Pensiamo al dibattito sulle auto elettriche. Chi ha deciso che la soluzione in materia di de-carbonizzazione dei trasporti sia l’auto elettrica? Perché non si parla più di trasporti collettivi, di sistemi integrati di trasporto pubblico che riduca la necessità di usare un mezzo privato individuale ? La risposta è: l’industria deve creare un bisogno nuovo, che permette di produrre un bene di consumo nuovo, potenzialmente acquistabile in quantità infinite.

Questa logica di mercificazione dei bisogni sotto forma di consumi individuali non credo che porterà alla transizione ecologica, e neppure energetica, perché dovremo produrre energia per mantenere un parco macchine enorme. «Transizione ecologica» è dunque risocializzazione dei consumi, e la mobilità è il primo settore in cui sperimentarlo.

«Transizione ecologica», tuttavia, non è solo questo, è anche cura del territorio. Siamo molto lontani da questo, nessuno di noi si occupa della propria città, ad esempio, mentre dovremo fare proprio questo: «adottare » i nostri quartieri e trasformarli da cima a fondo, aprendo cantieri di sostenibilità attraverso il nostro impegno di abitanti attivi e consapevoli.

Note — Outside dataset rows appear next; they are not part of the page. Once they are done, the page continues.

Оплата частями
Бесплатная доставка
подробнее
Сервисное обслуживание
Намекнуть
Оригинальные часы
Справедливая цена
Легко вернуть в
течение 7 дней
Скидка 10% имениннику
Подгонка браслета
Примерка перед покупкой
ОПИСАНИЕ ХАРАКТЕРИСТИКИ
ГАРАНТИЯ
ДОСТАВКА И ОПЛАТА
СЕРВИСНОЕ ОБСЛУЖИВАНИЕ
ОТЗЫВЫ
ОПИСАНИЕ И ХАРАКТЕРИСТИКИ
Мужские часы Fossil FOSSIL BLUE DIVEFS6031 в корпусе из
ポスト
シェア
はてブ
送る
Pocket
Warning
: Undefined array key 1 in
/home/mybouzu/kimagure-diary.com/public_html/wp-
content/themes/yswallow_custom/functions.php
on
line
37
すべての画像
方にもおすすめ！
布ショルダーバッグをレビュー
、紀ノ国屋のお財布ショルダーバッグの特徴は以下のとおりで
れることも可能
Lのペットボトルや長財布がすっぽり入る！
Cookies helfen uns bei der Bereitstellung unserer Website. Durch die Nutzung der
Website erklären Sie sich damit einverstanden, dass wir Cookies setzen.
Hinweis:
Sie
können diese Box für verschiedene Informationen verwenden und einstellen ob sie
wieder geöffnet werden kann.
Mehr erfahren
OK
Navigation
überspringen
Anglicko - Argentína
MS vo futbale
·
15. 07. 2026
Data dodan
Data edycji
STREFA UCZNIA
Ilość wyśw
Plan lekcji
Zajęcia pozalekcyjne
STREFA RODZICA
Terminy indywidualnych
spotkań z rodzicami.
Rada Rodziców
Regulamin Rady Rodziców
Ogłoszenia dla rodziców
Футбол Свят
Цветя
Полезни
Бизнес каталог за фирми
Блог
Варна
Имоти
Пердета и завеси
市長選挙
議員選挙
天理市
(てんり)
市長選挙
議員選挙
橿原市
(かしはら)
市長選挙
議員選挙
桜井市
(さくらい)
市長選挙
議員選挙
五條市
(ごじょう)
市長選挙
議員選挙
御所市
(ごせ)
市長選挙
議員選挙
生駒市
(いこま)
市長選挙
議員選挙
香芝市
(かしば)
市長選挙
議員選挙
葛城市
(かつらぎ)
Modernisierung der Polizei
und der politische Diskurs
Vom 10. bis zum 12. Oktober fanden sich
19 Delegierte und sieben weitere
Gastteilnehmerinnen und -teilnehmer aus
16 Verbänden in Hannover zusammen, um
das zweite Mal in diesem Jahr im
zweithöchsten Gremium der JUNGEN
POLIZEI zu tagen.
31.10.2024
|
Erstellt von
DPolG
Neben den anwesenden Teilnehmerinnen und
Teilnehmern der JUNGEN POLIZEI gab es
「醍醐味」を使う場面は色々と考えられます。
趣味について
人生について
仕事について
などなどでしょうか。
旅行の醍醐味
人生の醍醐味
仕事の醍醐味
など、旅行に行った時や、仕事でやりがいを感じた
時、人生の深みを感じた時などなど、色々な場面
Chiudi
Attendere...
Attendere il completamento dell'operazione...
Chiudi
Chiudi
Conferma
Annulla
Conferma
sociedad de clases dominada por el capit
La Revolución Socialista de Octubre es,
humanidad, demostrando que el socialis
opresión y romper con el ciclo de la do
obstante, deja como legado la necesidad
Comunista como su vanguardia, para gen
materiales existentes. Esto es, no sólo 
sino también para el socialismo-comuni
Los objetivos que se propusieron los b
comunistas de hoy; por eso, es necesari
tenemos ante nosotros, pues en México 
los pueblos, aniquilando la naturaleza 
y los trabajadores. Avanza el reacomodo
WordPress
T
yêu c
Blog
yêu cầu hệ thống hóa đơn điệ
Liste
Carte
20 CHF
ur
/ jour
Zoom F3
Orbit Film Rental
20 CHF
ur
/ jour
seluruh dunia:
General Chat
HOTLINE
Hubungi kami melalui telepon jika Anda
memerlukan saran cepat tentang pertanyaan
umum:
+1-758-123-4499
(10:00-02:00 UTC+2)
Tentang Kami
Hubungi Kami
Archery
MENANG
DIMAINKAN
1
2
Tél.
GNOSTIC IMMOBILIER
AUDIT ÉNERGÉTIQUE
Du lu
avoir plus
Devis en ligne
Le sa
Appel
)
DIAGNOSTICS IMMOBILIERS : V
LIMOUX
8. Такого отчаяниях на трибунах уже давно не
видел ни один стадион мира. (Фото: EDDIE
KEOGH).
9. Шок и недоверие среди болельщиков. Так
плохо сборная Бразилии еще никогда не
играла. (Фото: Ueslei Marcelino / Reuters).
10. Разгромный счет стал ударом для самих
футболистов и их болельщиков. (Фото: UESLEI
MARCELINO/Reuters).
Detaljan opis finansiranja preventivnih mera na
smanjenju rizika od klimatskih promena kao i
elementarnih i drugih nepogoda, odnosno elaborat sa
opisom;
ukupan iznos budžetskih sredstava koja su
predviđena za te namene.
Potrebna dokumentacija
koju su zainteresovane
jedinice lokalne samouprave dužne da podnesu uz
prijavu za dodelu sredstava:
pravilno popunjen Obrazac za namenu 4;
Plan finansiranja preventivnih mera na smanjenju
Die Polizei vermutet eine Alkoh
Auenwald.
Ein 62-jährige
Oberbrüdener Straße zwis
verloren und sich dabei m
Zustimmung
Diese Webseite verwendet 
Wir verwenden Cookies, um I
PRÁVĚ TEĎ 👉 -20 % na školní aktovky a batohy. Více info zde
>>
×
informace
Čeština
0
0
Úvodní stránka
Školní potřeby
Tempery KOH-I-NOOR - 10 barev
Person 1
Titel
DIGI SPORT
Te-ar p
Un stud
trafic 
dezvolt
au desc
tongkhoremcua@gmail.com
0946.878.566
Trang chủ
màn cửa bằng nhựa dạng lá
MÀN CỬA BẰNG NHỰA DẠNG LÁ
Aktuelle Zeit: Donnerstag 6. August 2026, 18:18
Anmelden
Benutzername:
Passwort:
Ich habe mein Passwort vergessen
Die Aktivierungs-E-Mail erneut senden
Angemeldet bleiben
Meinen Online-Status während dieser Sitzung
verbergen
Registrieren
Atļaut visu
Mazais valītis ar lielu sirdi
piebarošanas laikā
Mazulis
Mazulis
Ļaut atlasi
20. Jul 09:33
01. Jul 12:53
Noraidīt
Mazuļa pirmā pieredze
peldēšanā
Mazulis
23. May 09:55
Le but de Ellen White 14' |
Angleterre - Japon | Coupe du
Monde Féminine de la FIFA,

Dovremo piantare alberi e arbusti ovunque, anche sui tetti, installare pannelli solari in modo sistematico, organizzare forme di orticoltura urbana, creare le condizioni perché tornino i ricci e le api, recuperare manufatti edilizi dismessi attraverso progetti socialmente partecipati, rinaturalizzare suoli consumati e degradati, mettere a disposizione abitazioni chiuse o sottoutilizzate, aprire centri di scambio di servizi e beni tra cittadini, o recuperare saperi artigianali che abbiamo abbandonato durante la nostra corsa all’usa-e-getta.

È un cantiere immenso, un cantiere del corpo e della mente, quello in cui ci dovremo cimentare. E ancora, anche in questo, siamo lontani: basta analizzare i nostri propri stili di vita e consumo, e il volume di imballaggi che gettiamo in un cassonetto ogni settimana.

 «Transizione ecologica» significherà anche studiare e lavorare in modo diverso, integrando lo studio del pianeta e del mondo vivente nei curricula scolastici (nei licei italiani non si studia la geografia!), tenendo lezioni in ambienti aperti per imparare a riflettere osservando la Natura.

Significherà anche inventare nuovi lavori e nuove professioni che rispondano alla sfida del limite: fare le cose consumando meno energia e meno materie prime; sperimentare nuove tecnologie che si ispirino al funzionamento del mondo delle piante e degli animali; creare spazi di produzione di beni e servizi che stimolino la socialità e lo scambio. Significherà, in altre parole, non fare più come prima.

Ed infine, saremo chiamati a rivedere i codici in base ai quali selezioniamo le nostri classi dirigenti e il corpo degli amministratori. La «Transizione ecologica» dovrà divenire discriminante ed essere convertita in buona pratica innanzitutto proprio da questi ultimi, perché l’amministrazione pubblica dovrà dare l’esempio ai privati cittadini, a partire dalla riconversione dei propri immobili, uffici e servizi. E scuole di formazione su ecologia e società dovranno fare parte dell’armamentario di ogni partito politico. Insomma, non sarà più possibile parlare tanto di ecologia in pubblico e continuare a vivere, lavorare o legiferare come si è sempre fatto.

Ora capite perché abbiamo una grande responsabilità, che rappresenta tuttavia anche una grande opportunità di fare qualcosa di utile e necessario. E di cambiare noi stessi. Se così faremo, ci libereremo anche dei dinosauri che ancora sopravvivono tra dirigenti e politici in questo nostro Paese.